• _Task item_
Exactly as they appear below, repeat the lines from the one with "Đạo Đức Kinh Doanh" through the one with "CATEGORII DE PRODUSE". Drop every picture.

Provided material section start

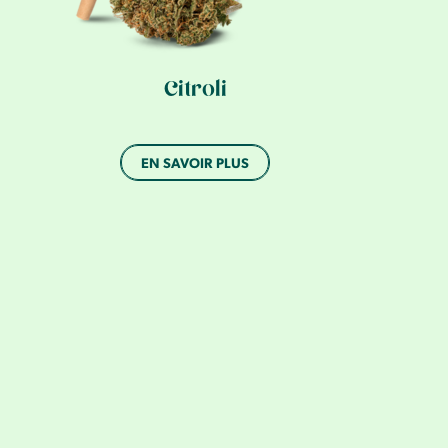
Citroli
EN SAVOIR PLUS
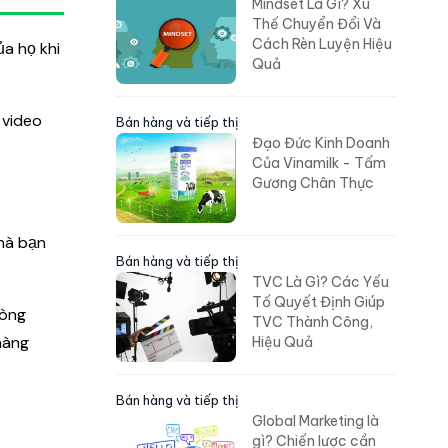
Mindset Là Gì? Xu
Thế Chuyển Đổi Và
Cách Rèn Luyện Hiệu
ủa họ khi
Quả
 video
Bán hàng và tiếp thị
Đạo Đức Kinh Doanh
Của Vinamilk - Tấm
Gương Chân Thực
 mà bạn
Bán hàng và tiếp thị
TVC Là Gì? Các Yếu
Tố Quyết Định Giúp
lòng
TVC Thành Công,
hàng
Hiệu Quả
Bán hàng và tiếp thị
Global Marketing là
gì? Chiến lược cần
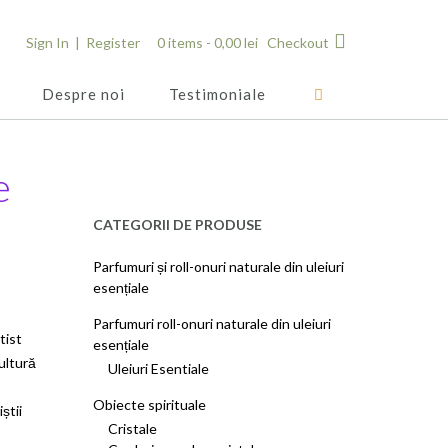
Sign In | Register
0 items -
0,00
lei
Checkout
Despre noi
Testimoniale
e
CATEGORII DE PRODUSE
Parfumuri și roll-onuri naturale din uleiuri
esențiale
Parfumuri roll-onuri naturale din uleiuri
tist
esențiale
ultură
Uleiuri Esentiale
Obiecte spirituale
știi
Cristale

Provided material section end

• _Exercise answer_
Đạo Đức Kinh Doanh
Của Vinamilk - Tấm
Gương Chân Thực
 mà bạn
Bán hàng và tiếp thị
TVC Là Gì? Các Yếu
Tố Quyết Định Giúp
lòng
TVC Thành Công,
hàng
Hiệu Quả
Bán hàng và tiếp thị
Global Marketing là
gì? Chiến lược cần
Sign In | Register
0 items -
0,00
lei
Checkout
Despre noi
Testimoniale
e
CATEGORII DE PRODUSE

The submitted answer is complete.